Kaulana Na Pua -- a song that stood the test of time.

Written in 1893 as a symbol of resistance to the provisional government who took over the kingdom, removing the queen from her throne.

As grief rapidly spread across the Islands, one of Lili'uokalani's ladies in waiting was asked to compose a mele ku'e, or song of protest.

Composer Ellen Prendergast put pen to paper at the request of the royal band who refused to sign an oath of loyalty to the new government.

The lyrics that she wrote are very very clear and poignant, and express the sorrow the Hawaiians were feeling at the time -- how crushed and betrayed they felt.

Although an upbeat melody is intertwined with Prendergast's five verse composition, her words portray how strongly Hawaii's native people opposed what took place.

Ua lawa kakou i ka pohaku
Ika'ai kamaha'o o ka 'aina

We are satisfied with the rocks
the wondrous food of the land.

When you look at that you literally look at someone eating rocks, but it's not that. It's the foundation. That's what it is saying. We'd rather have our foundation. We don't need your money. We want our land back.

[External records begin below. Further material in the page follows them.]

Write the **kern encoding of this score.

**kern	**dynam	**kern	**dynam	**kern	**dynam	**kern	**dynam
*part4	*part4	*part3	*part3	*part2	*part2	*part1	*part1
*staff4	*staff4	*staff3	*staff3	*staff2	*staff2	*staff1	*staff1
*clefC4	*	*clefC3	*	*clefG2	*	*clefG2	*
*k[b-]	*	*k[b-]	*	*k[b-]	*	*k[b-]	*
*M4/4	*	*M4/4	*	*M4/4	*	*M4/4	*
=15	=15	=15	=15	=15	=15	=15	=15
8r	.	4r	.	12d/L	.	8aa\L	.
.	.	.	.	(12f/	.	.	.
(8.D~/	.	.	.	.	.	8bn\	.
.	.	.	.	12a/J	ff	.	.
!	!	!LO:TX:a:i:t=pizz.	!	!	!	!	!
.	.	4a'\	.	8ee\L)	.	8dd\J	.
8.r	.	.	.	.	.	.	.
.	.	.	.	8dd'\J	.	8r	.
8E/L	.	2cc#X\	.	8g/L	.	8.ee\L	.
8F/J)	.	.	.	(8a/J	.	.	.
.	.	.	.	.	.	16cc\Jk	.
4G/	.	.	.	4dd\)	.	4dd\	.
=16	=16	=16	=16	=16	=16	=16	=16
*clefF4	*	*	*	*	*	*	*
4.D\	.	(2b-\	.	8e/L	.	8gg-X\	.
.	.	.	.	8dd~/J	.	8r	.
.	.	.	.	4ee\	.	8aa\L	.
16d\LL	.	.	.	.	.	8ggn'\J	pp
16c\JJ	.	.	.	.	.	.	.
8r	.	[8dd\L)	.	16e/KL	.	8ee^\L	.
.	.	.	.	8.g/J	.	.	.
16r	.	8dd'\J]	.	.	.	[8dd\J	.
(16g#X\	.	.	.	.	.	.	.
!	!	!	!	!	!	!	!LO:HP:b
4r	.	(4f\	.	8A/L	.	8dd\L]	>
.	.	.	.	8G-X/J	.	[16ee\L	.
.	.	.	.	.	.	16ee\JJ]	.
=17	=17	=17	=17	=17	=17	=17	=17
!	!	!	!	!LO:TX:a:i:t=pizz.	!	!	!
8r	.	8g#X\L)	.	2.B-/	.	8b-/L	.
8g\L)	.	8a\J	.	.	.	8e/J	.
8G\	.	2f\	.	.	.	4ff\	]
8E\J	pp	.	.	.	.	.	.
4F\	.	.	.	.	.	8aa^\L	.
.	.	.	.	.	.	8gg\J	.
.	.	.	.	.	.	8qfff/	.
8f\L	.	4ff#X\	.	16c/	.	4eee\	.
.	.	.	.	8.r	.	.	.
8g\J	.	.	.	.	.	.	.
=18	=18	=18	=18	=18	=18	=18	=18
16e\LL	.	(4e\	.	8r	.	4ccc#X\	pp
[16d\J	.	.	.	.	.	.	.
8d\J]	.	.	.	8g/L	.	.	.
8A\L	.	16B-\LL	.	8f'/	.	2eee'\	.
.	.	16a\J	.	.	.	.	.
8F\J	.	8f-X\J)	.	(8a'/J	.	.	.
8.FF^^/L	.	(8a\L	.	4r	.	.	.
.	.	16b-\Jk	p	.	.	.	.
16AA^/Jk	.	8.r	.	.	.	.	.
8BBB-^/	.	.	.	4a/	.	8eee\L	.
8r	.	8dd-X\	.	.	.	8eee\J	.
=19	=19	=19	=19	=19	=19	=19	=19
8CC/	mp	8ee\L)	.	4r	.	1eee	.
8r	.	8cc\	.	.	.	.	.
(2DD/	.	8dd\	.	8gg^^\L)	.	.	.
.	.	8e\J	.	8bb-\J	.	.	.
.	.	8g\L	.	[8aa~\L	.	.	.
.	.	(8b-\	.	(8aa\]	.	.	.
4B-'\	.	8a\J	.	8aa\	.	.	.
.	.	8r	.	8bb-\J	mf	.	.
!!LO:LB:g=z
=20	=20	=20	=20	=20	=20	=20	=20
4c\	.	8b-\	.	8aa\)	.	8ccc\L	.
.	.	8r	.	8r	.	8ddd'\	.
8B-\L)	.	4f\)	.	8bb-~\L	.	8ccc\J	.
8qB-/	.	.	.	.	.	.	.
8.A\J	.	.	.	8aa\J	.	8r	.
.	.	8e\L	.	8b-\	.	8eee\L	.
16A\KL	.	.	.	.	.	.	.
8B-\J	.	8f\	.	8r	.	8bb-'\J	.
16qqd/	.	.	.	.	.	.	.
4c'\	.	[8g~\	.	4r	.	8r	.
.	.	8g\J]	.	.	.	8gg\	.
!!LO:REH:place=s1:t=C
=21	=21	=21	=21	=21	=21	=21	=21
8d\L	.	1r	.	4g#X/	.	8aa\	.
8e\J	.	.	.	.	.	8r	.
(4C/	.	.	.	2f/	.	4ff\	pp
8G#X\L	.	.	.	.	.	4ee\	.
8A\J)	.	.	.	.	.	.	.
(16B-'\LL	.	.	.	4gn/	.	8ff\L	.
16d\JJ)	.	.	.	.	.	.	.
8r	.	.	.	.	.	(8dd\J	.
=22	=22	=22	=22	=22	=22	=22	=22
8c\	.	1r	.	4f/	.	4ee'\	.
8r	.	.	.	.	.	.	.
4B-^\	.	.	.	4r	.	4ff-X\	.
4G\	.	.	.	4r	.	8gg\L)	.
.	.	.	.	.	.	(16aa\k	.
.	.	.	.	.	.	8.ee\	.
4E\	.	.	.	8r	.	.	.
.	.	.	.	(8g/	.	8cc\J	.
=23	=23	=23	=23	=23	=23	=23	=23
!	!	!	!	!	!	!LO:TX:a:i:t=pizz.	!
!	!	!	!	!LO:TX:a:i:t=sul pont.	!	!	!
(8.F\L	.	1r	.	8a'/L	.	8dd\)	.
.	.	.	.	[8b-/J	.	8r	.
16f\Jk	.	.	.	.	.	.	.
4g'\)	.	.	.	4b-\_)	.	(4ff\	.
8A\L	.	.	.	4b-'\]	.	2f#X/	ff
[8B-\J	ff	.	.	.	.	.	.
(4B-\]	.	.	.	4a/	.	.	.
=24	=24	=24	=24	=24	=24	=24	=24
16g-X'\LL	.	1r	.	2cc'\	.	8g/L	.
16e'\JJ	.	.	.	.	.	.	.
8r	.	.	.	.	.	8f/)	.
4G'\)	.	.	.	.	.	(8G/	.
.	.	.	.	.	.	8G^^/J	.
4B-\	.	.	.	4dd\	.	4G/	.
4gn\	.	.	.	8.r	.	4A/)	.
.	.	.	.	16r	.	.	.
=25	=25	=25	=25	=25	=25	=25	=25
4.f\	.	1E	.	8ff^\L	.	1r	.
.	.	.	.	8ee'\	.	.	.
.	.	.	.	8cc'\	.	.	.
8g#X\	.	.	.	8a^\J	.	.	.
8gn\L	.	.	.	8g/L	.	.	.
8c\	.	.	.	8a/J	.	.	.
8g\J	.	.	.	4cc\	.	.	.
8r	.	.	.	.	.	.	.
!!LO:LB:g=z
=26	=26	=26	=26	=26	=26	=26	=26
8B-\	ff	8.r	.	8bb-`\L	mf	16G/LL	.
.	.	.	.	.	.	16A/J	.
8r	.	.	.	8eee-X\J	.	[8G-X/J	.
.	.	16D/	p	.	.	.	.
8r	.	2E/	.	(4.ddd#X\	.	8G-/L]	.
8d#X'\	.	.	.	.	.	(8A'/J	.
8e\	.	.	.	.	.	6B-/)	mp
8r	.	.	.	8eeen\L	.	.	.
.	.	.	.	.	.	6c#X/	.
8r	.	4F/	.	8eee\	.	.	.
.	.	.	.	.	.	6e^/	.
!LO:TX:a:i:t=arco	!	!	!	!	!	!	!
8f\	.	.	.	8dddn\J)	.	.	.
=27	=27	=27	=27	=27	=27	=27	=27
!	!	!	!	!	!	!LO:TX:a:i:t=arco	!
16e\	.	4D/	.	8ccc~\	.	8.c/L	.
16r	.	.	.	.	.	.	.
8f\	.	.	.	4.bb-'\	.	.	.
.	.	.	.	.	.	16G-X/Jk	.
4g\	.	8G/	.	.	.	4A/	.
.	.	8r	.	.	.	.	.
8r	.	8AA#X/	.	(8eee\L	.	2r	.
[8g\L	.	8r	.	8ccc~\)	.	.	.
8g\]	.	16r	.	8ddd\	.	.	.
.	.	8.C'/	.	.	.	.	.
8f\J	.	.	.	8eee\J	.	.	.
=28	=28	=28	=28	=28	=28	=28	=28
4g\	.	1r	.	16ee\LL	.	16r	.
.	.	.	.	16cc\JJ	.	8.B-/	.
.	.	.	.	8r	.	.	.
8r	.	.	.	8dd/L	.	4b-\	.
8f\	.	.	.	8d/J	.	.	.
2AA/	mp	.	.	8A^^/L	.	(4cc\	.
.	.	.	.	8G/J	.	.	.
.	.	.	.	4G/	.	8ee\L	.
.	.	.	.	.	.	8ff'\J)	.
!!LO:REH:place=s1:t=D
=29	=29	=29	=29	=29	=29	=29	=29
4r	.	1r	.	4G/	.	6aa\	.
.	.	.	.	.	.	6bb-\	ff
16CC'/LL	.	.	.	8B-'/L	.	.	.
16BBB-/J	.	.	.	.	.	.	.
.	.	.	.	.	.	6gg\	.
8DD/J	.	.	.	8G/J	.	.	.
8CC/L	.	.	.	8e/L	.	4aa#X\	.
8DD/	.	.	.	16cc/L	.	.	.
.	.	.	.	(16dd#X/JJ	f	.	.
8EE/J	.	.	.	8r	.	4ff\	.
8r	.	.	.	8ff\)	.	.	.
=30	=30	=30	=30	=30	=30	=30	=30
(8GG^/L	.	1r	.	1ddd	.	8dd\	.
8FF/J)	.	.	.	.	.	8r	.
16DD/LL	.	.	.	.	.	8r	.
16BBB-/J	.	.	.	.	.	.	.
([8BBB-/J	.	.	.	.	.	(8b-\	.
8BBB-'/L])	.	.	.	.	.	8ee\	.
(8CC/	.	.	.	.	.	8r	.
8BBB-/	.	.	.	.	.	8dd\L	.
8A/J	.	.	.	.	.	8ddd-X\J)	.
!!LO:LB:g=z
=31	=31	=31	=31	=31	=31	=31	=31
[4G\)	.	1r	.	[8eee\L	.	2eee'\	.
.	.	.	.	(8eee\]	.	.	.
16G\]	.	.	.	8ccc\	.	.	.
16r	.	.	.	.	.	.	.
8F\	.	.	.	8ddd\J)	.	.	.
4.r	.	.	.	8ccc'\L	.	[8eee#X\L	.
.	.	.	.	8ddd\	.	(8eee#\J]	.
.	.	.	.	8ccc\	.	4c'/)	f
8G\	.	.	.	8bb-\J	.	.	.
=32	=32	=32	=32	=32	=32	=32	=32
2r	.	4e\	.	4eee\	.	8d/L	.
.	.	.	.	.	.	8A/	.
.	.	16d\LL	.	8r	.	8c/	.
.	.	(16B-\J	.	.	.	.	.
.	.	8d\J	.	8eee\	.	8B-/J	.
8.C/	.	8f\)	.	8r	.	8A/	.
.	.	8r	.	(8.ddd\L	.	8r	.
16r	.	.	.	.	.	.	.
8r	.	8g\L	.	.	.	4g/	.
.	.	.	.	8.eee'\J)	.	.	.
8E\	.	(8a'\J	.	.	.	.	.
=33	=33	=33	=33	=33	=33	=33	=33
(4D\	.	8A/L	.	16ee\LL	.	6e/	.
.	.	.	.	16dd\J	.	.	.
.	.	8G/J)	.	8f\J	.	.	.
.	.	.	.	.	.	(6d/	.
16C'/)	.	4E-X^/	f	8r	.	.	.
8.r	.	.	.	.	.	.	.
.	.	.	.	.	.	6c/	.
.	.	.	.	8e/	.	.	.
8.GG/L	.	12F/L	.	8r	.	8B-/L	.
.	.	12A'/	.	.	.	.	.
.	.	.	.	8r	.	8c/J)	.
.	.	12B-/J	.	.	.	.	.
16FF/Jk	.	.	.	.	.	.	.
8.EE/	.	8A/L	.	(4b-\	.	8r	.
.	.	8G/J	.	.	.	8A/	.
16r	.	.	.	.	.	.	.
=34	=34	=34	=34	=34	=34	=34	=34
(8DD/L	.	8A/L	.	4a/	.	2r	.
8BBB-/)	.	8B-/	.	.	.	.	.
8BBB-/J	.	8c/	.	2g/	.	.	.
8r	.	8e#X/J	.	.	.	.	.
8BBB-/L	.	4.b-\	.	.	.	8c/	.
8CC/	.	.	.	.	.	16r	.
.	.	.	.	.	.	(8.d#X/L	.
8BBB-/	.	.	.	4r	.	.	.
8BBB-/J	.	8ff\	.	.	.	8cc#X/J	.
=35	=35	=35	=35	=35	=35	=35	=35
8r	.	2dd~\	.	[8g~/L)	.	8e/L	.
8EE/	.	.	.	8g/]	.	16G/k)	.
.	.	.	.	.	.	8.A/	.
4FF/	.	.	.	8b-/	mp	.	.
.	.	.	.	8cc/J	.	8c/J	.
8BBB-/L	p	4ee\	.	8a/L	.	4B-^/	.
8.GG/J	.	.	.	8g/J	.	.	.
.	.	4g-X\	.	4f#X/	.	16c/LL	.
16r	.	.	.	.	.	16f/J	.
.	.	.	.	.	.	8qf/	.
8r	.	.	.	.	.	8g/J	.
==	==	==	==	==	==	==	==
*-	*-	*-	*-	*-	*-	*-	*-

Po'oloa Tolentino is Prendergast's great great grandson. He knows first hand how meaningful his tutu's words were to kanaka at the time. Although the monarchy was never restored, Tolentino says the song's significance survives.

"This is a gift I believe to myself and to my generation to continue the feeling that our people had even 100 years ago. To communicate what it is to be a Hawaiian and to be connected with the land," said Tolentino.

Prendergast was laid to rest at O'ahu Cemetery in Nu'uanu. Historian Nanette Napoleon is planning a special tribute to some of Hawaii's most notable composer, including Prendergast this Friday and Saturday. The event will showcase her contribution to Hawaii's history.